_STATED PROBLEM_
Select each line in the items below that contains the word "santykių", treating uppercase and lowercase letters as different.

_SUPPLIED INFORMATION_

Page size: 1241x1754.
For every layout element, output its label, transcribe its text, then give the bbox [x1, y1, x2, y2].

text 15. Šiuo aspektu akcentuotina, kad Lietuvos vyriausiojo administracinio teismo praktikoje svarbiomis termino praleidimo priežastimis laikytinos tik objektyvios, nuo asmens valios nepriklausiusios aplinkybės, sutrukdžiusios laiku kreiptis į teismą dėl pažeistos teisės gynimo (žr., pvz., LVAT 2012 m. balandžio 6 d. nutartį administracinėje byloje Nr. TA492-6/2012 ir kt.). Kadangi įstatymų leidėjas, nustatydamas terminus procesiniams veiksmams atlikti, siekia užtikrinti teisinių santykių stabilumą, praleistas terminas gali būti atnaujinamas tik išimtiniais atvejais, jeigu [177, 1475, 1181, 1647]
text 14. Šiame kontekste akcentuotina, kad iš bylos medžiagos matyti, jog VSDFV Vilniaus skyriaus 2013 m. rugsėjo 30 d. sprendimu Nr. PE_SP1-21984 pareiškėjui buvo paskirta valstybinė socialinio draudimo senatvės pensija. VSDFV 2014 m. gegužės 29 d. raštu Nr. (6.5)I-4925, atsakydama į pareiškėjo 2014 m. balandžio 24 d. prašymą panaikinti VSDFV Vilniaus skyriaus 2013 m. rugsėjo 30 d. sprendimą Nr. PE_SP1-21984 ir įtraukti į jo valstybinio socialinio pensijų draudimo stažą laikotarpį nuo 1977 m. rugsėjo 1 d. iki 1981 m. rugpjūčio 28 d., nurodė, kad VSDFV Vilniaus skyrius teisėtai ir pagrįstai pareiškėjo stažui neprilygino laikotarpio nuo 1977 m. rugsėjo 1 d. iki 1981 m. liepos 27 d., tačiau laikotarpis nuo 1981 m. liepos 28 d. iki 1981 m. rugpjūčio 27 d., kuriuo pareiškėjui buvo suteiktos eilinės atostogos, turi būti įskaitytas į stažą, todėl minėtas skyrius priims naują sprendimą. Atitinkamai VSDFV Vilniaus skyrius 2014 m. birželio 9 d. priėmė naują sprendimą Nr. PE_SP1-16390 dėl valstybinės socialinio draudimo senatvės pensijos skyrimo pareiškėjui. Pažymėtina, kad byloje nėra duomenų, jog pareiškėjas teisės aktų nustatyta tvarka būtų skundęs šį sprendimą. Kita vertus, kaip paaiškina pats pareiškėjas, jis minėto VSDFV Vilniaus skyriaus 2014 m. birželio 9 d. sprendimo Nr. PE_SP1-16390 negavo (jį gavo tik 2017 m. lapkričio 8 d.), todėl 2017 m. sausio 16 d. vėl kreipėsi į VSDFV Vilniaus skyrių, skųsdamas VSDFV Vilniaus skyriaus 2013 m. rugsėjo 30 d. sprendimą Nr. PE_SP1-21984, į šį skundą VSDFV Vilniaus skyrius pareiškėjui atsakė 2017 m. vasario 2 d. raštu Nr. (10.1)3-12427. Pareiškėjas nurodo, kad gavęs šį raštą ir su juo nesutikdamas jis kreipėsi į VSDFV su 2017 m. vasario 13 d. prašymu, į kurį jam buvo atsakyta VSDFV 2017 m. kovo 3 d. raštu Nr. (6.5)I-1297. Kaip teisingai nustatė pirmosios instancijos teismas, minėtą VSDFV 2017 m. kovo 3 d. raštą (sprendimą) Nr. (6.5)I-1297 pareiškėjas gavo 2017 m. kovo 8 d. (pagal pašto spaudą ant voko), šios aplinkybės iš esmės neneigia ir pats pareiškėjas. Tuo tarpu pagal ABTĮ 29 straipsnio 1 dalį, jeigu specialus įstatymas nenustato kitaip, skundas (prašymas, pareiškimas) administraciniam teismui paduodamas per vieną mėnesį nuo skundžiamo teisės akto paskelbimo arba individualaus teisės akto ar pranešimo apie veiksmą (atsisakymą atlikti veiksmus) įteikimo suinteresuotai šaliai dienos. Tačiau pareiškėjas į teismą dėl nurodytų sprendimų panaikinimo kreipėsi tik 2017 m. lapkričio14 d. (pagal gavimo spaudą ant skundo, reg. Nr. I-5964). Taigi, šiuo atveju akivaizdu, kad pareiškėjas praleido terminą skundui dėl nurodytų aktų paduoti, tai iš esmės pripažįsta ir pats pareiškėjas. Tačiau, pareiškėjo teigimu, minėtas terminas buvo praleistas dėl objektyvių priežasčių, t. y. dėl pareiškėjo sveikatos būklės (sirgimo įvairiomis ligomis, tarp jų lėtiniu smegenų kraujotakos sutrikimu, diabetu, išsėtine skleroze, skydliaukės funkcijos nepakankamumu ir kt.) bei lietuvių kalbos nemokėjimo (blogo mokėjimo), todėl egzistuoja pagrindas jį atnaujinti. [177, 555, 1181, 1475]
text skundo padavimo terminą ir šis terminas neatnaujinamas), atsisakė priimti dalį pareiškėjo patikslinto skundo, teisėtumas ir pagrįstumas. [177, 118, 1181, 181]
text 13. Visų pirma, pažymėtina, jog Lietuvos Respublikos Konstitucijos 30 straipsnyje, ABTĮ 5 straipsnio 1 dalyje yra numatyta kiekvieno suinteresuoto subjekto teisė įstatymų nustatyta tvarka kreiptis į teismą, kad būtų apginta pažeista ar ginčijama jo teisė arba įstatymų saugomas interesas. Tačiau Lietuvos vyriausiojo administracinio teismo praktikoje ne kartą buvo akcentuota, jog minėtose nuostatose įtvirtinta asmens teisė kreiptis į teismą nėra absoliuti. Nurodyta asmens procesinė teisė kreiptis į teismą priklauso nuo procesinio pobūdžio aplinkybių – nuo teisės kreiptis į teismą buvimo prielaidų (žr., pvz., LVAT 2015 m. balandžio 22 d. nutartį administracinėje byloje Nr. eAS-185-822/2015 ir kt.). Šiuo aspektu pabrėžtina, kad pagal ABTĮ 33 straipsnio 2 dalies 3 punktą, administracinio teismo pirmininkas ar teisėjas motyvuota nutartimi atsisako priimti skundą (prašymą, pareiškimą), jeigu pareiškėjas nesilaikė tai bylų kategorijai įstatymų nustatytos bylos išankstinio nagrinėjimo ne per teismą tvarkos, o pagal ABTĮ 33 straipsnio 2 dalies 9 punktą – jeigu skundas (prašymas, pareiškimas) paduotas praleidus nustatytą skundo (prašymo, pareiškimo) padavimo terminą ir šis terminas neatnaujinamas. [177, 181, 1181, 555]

_RESULT FOR THIS TASK_
text 15. Šiuo aspektu akcentuotina, kad Lietuvos vyriausiojo administracinio teismo praktikoje svarbiomis termino praleidimo priežastimis laikytinos tik objektyvios, nuo asmens valios nepriklausiusios aplinkybės, sutrukdžiusios laiku kreiptis į teismą dėl pažeistos teisės gynimo (žr., pvz., LVAT 2012 m. balandžio 6 d. nutartį administracinėje byloje Nr. TA492-6/2012 ir kt.). Kadangi įstatymų leidėjas, nustatydamas terminus procesiniams veiksmams atlikti, siekia užtikrinti teisinių santykių stabilumą, praleistas terminas gali būti atnaujinamas tik išimtiniais atvejais, jeigu [177, 1475, 1181, 1647]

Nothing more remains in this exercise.